*** DATA IN THIS EXERCISE ***

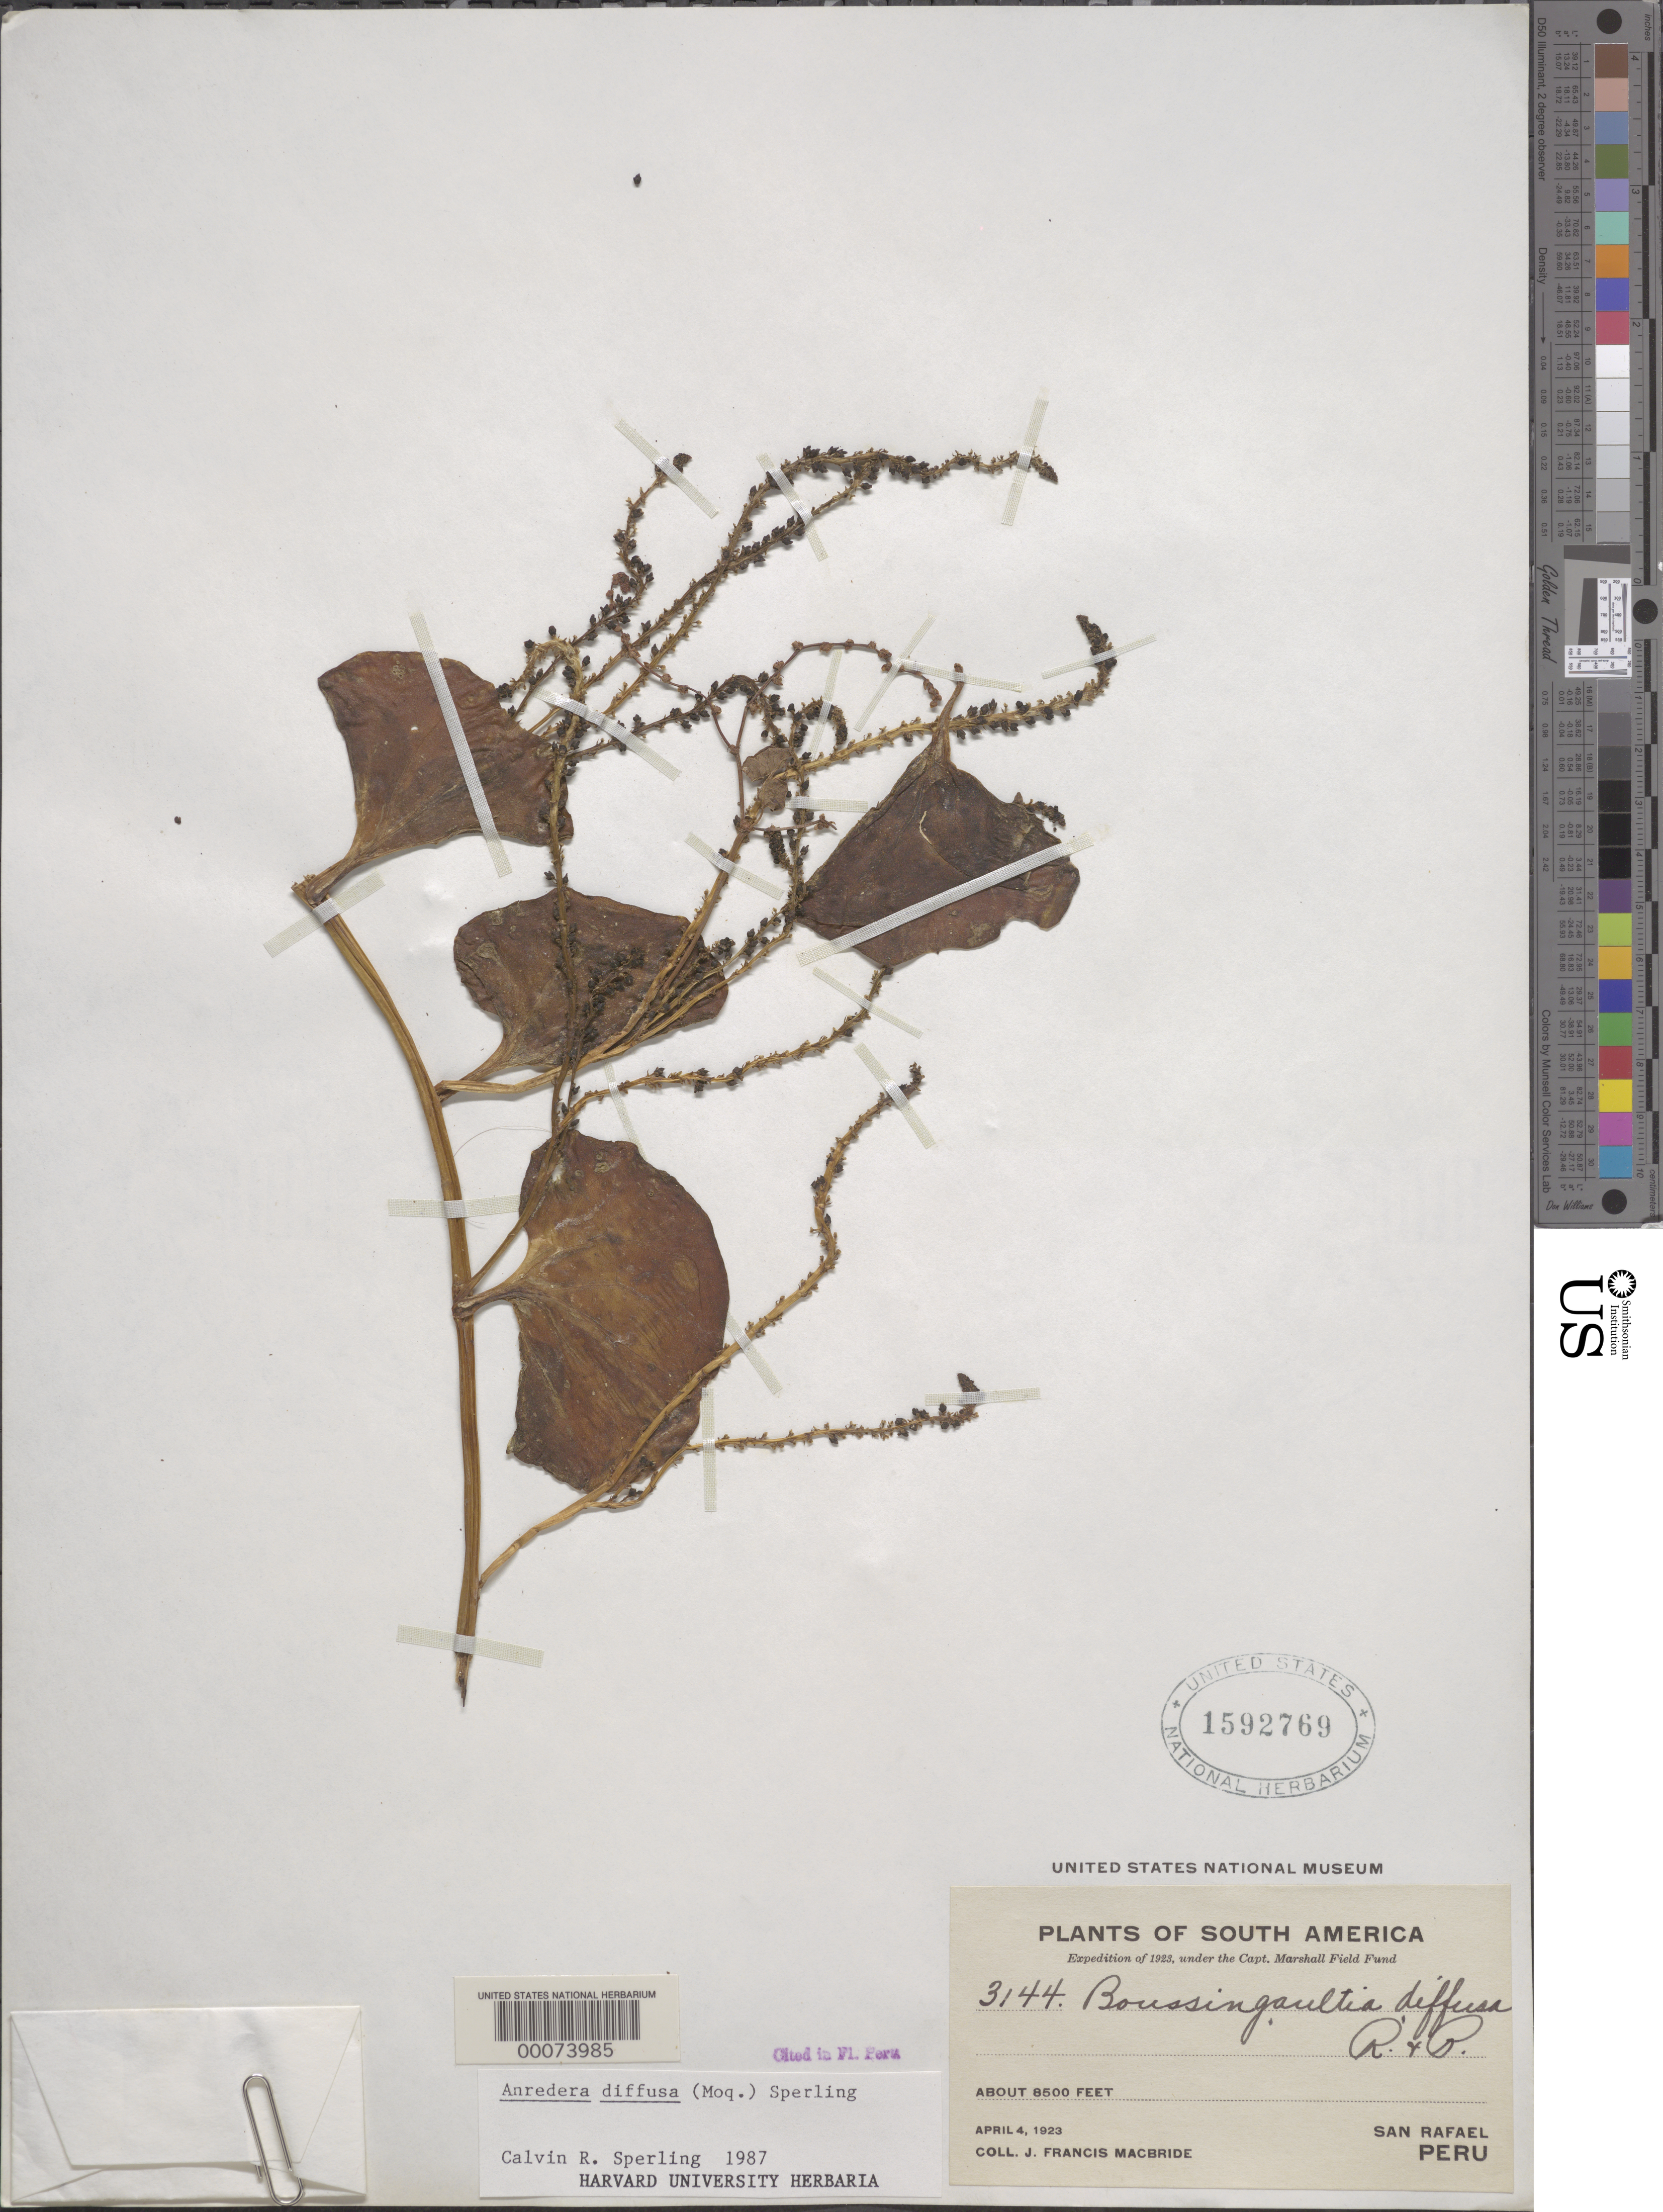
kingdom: Plantae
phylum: Tracheophyta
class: Magnoliopsida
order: Caryophyllales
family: Basellaceae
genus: Anredera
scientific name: Anredera diffusa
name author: (Moq.) Sperling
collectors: J. F. Macbride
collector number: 3144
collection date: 1923-04-04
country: Peru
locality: San Rafael.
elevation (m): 2591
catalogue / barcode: US 1592769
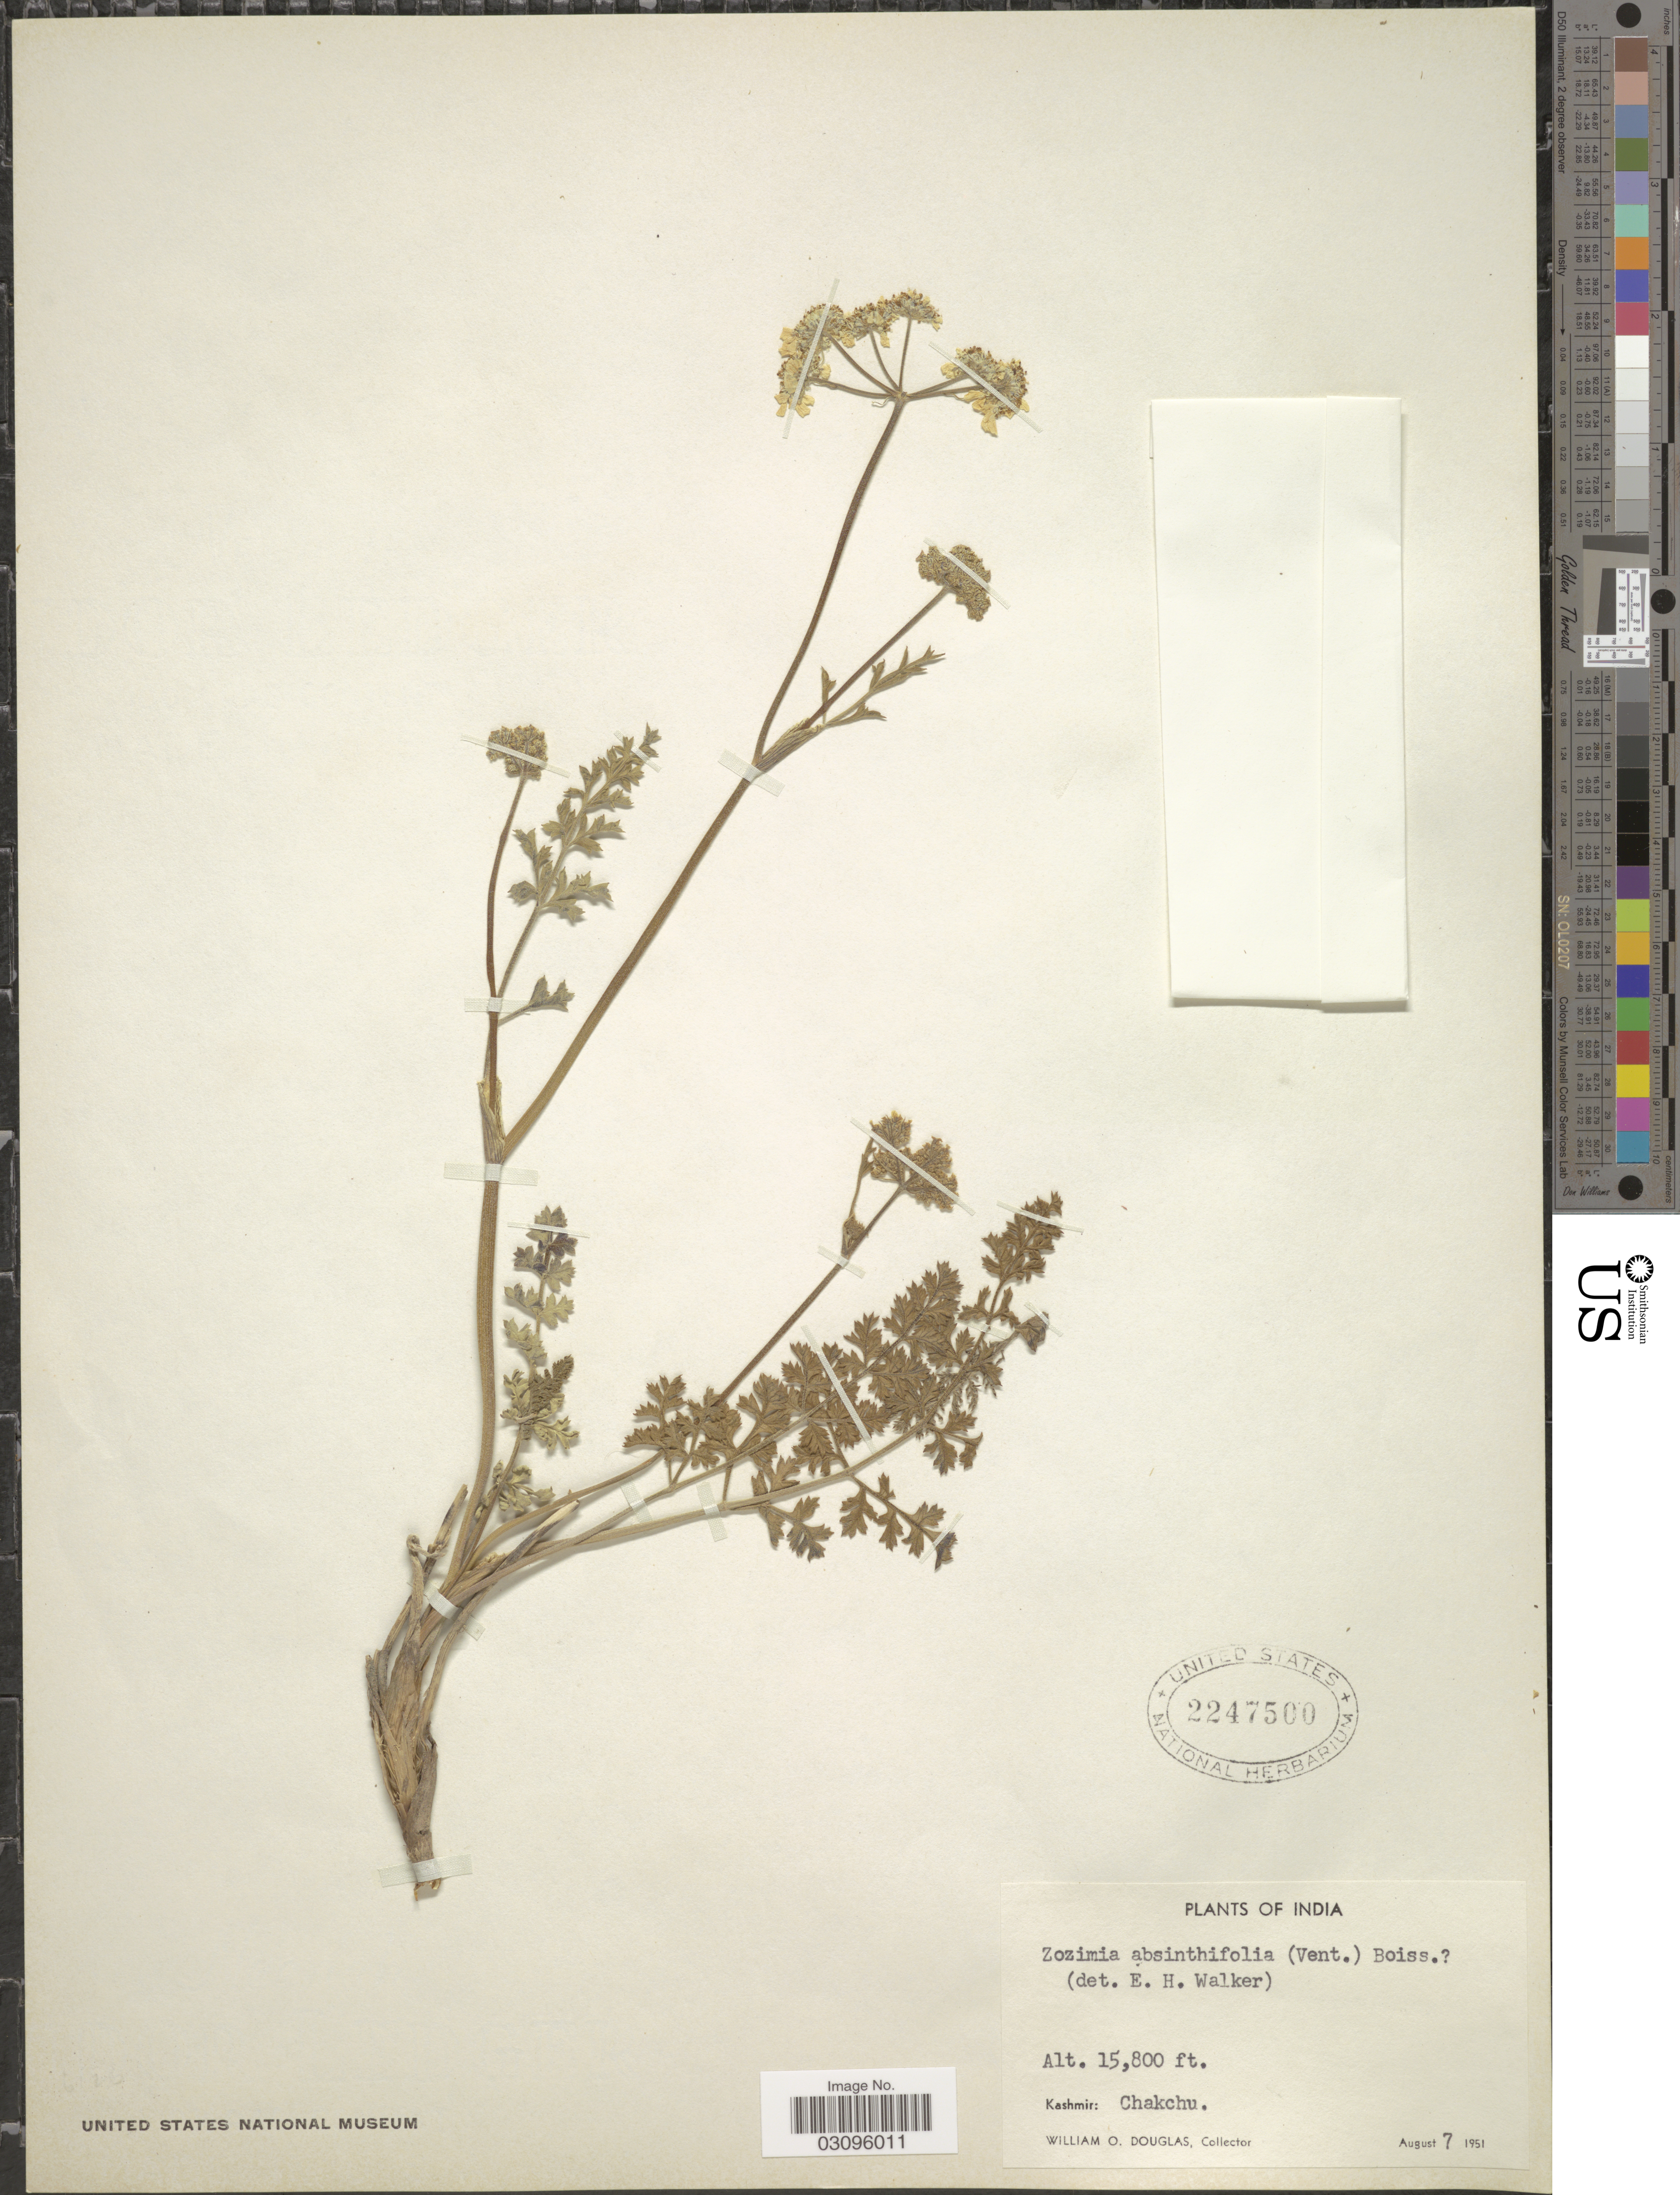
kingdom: Plantae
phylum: Tracheophyta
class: Magnoliopsida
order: Apiales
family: Apiaceae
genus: Zosima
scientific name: Zosima absinthifolia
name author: (Vent.) Link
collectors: W. Douglas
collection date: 1951-08-07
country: India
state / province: Jammu and Kashmir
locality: Kashmir: Chakchu.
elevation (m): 4816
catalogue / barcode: US 2247500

***

Arrange the records above as a two-column CSV with the headers "label" and "entry," one row per catalog line, putting each side in its own quoted field and replacing any line breaks with spaces. Include every record and omit the pictures.

label,entry
"kingdom:","Plantae"
"phylum:","Tracheophyta"
"class:","Magnoliopsida"
"order:","Caryophyllales"
"family:","Basellaceae"
"genus:","Anredera"
"scientific name:","Anredera diffusa"
"name author:","(Moq.) Sperling"
"collectors:","J. F. Macbride"
"collector number:","3144"
"collection date:","1923-04-04"
"country:","Peru"
"locality:","San Rafael."
"elevation (m):","2591"
"catalogue / barcode:","US 1592769"
"kingdom:","Plantae"
"phylum:","Tracheophyta"
"class:","Magnoliopsida"
"order:","Apiales"
"family:","Apiaceae"
"genus:","Zosima"
"scientific name:","Zosima absinthifolia"
"name author:","(Vent.) Link"
"collectors:","W. Douglas"
"collection date:","1951-08-07"
"country:","India"
"state / province:","Jammu and Kashmir"
"locality:","Kashmir: Chakchu."
"elevation (m):","4816"
"catalogue / barcode:","US 2247500"